As the primary purpose of this article was to examine the pulmonary vascular effects of U-II, ventricular contractility was not directly measured. However, U-II is known to have both positive and negative inotropic effects (9,11), therefore, it is possible that a negative inotropic or direct cardiotoxic effect of U-II antagonism in the normal perinatal circulation may have contributed to the systemic hemodynamic changes observed in palosuran treated controls.

Finally, it is important to note that our study was designed to examine the physiologic relevance of the endogenous U-II system in the perinatal circulation in the absence and presence of meconium aspiration. As a result, our experimental paradigm measured endogenous U-II, and the effects of a U-II receptor blocker, rather than the actions of exogenous infusions of U-II per se.
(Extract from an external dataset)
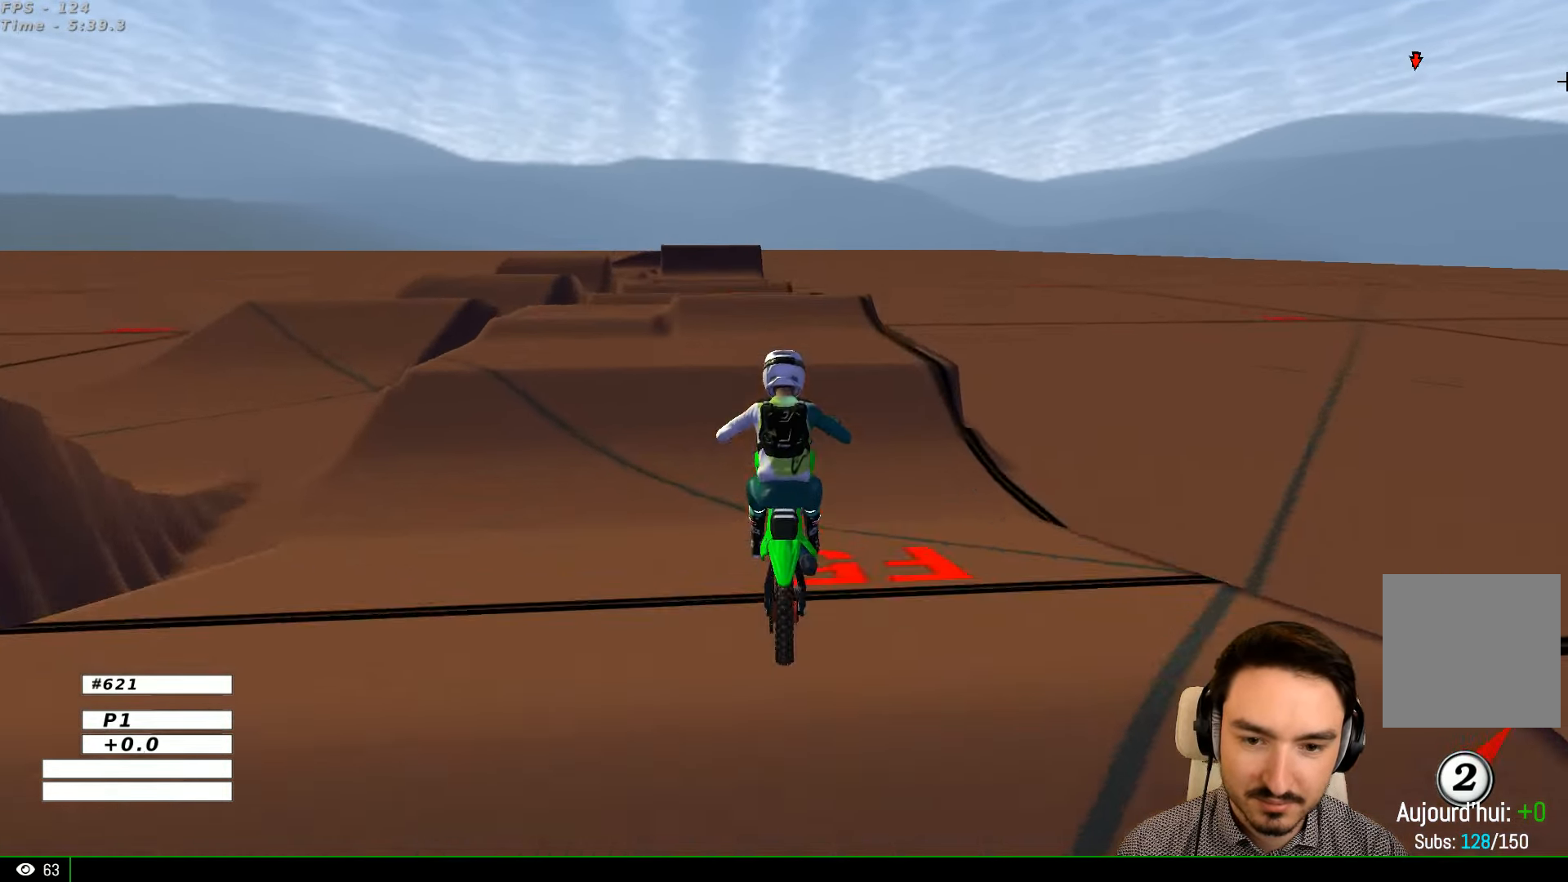
{"dt_ms": 500, "buttons": ["R2"], "left_stick": "left", "right_stick": "center", "events": [[100, "R2", "up"], [167, "left_stick", "center"], [234, "R2", "down"], [434, "left_stick", "left"]]}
In conclusion, U-II, the recently characterized vasoactive peptide, appears to play a divergent role in the transitional circulation, contributing to the fall in PVR under normal circumstances, whereas producing pulmonary vasoconstriction during PHN secondary to MAS. Blockade of the U-II receptor with palosuran improves pulmonary hemodynamics in this model of MAS. Further studies are required to confirm our findings.